We have a travel trailer that is left on camp-site throughout the winter.  I've received the usual suggestions for "mouse-proofing"...conventional mouse traps, sticky traps, poison baits.  Someone also suggested some pine oil scent on cotton balls.
Anyone out there with a tried and true solution.


----------



## dwsupt (Sep 15, 2008)

Pine oil I haven't heard of but, it might work. I use peppermint oil on a cotton ball and place them in the hard to get to areas. It will need touched up occasionally. They dislike any strong sent. Of course there is always DeCon....


----------



## ladycody (Sep 15, 2008)

Couple of tips that I've heard...and know people that it's worked for:

Make sachets of cloves and put them throughout the trailer...they smell better than mothballs and will discourage rodents.  

You can also help discourage them by getting bobcat or fox urine from a local hunting outfitter (or online) and treat the area outside the trailer and/or hang strips of cloth soaked in it from the bottom of the trailer.  The scent discourages skunks, raccoons, squirrels, mice, etc from getting to close.


----------



## dukebigtom (Sep 15, 2008)

Peppermint oil is very good.  Rodents and ants avoid it.

Never tried the cloves, but I might.

Another thing you can do is put steel wool (copper wool is even better because it doesn't rust, but it is more expensive) in any holes, cracks, etc. where you think they may be entering.  Mice like to come through tiny openings.  They like the challenge.  They will gnaw at the steel wool and not like it and go somewhere else.  This is what exterminators use to plog openings.  But, it is very hard to find evey nook and cranny.

Good luck!

BigTom


----------



## gorevs9 (Sep 15, 2008)

dwsupt said:


> Pine oil I haven't heard of but, it might work. I use peppermint oil on a cotton ball and place them in the hard to get to areas. It will need touched up occasionally. They dislike any strong sent. Of course there is always DeCon....


I had a brain fart.  
You are correct... I did mean pepermint oil.

The one negative I hear about Decon is the possibility of the mice dying inside a nook or cranny and stinking up the place.


----------



## rhonda (Sep 15, 2008)

What a very cool thread!  OP, thanks for starting this!  

Now I know I need copper wool for my MoHo's brake peddle (our snap traps have been effective - but I'd far prefer to deter entry!), peppermint oil on cotton balls inside and ... ummm ... interestingly scented rags outside.  I'm going to put these into action this coming weekend.  THANK YOU all!


----------



## dwsupt (Sep 15, 2008)

*EWW!*



ladycody said:


> Couple of tips that I've heard...and know people that it's worked for:
> 
> Make sachets of cloves and put them throughout the trailer...they smell better than mothballs and will discourage rodents.
> 
> You can also help discourage them by getting bobcat or fox urine from a local hunting outfitter (or online) and treat the area outside the trailer and/or hang strips of cloth soaked in it from the bottom of the trailer.  The scent discourages skunks, raccoons, squirrels, mice, etc from getting to close.



It would discourage me too!

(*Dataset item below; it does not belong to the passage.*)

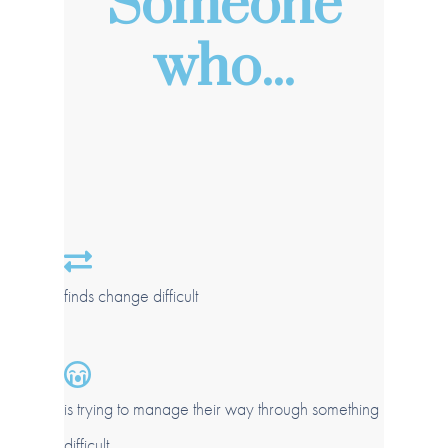
Someone
who...
finds change difficult
is trying to manage their way through something
difficult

Be careful with that stuff.


----------



## PigsDad (Sep 15, 2008)

gorevs9 said:


> The one negative I hear about Decon is the possibility of the mice dying inside a nook or cranny and stinking up the place.


With De-con, the poison is supposed to make them extremely thirsty, so the theory is that they will go outside in search of water and not die in your house / trailer / etc.

In my experience, that usually works well.  But I have had one die under a cabinet once, and that was no fun!

Kurt


----------



## saf512 (Sep 15, 2008)

When we purchased our traller, we were told to place several fabric softener sheets throughout the traller to discourage rodents over the winter. We have never had a problem, plus when we open our traller in the summer, it smells great.
Sandra


----------



## riverside (Sep 16, 2008)

My mother-in-law told us to use Bounce fabric softener sheets.  We didn't believe her so she bought us a box.  We spread them out  in our stored convertible over the winter and no mice!  The year before we had just used the poison they made nests and died in there.  Talk about an awful smell!


----------